> [Exercise details]
All of the lines below need to be copied exactly, apart from the pictures.

> [Given information]
%%
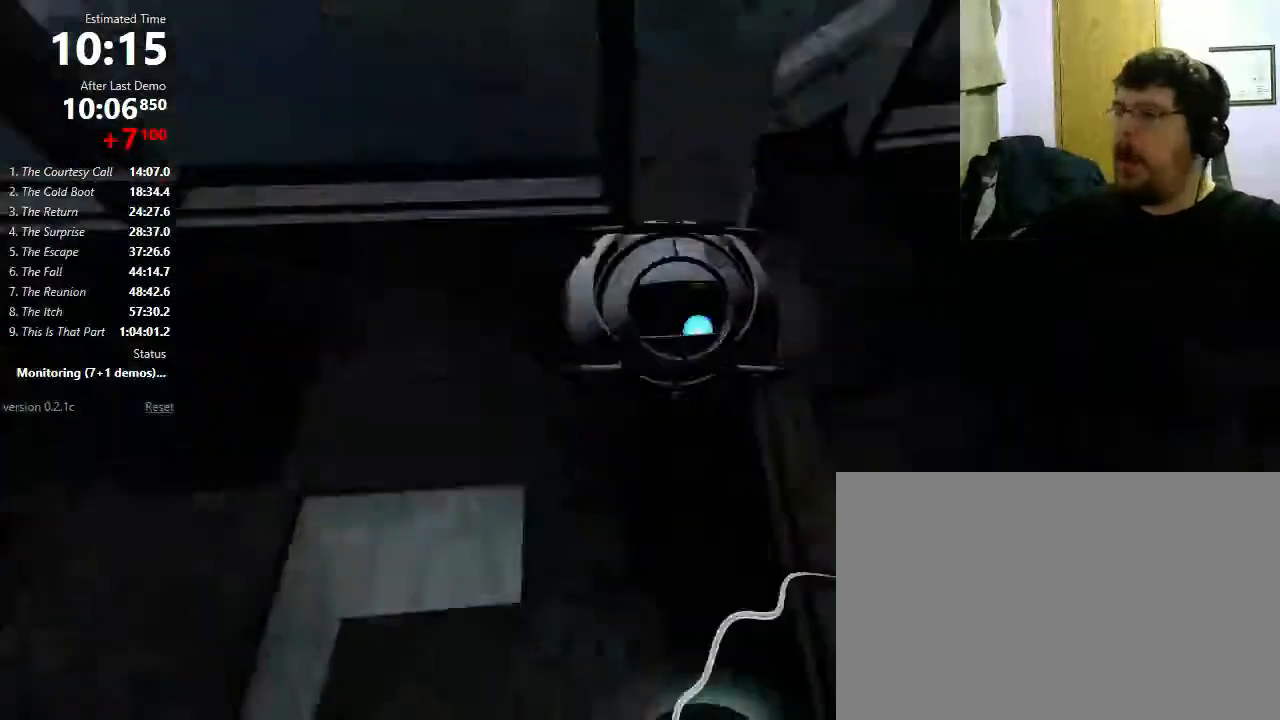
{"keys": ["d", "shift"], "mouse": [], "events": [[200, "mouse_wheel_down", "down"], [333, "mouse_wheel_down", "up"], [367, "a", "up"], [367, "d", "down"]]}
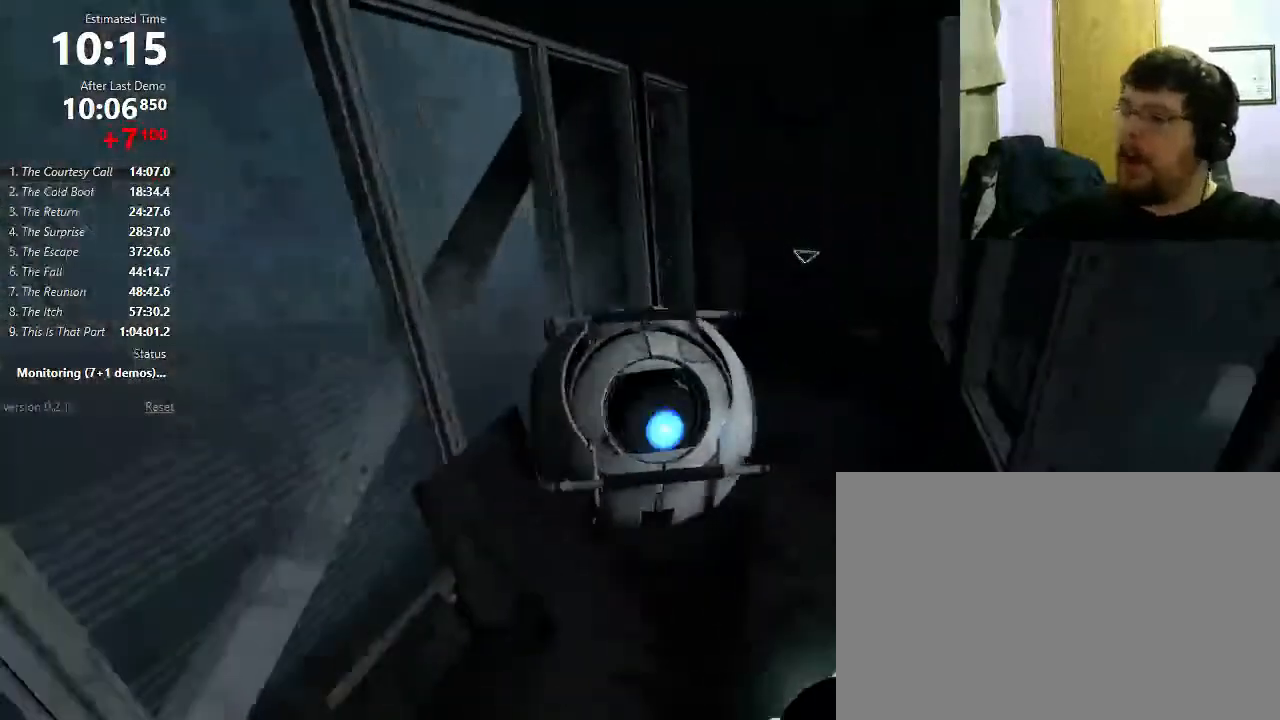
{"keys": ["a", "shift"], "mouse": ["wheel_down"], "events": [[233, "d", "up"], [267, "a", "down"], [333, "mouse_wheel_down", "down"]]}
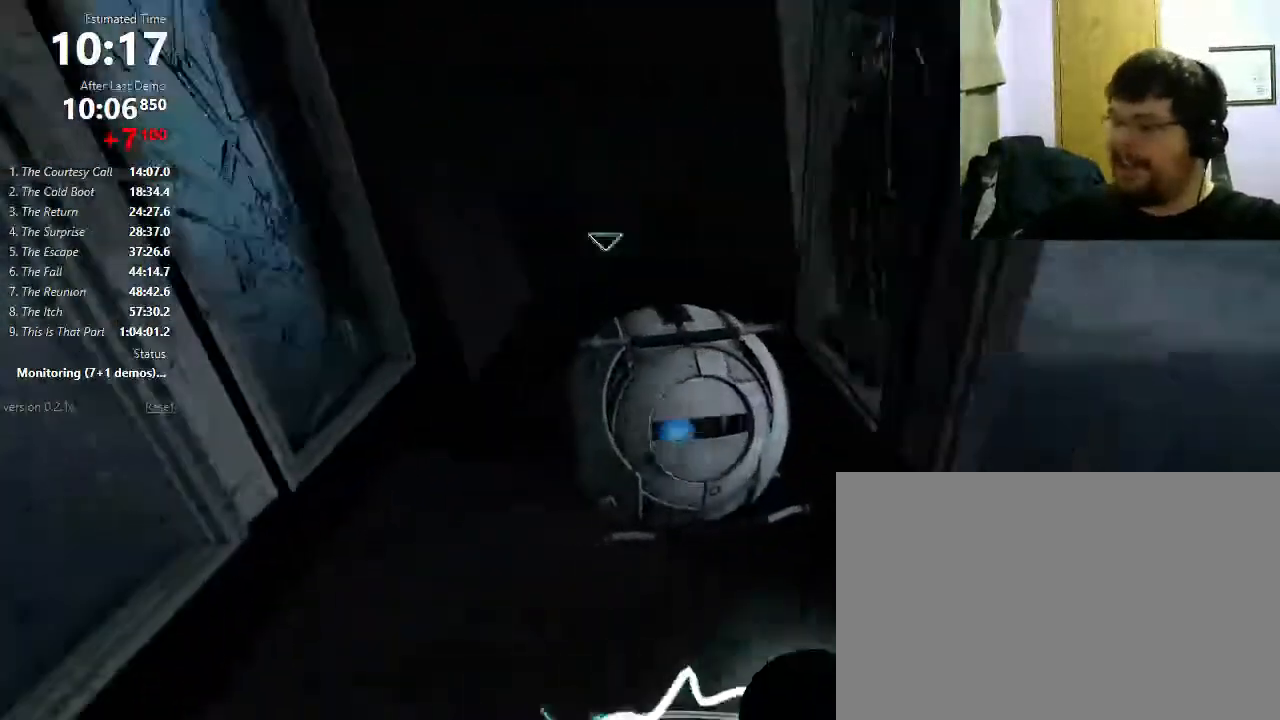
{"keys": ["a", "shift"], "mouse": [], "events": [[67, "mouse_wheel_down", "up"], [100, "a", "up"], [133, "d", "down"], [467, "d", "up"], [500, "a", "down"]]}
%%
> [Output below]
{"keys": ["d", "shift"], "mouse": [], "events": [[200, "mouse_wheel_down", "down"], [333, "mouse_wheel_down", "up"], [367, "a", "up"], [367, "d", "down"]]}
{"keys": ["a", "shift"], "mouse": ["wheel_down"], "events": [[233, "d", "up"], [267, "a", "down"], [333, "mouse_wheel_down", "down"]]}
{"keys": ["a", "shift"], "mouse": [], "events": [[67, "mouse_wheel_down", "up"], [100, "a", "up"], [133, "d", "down"], [467, "d", "up"], [500, "a", "down"]]}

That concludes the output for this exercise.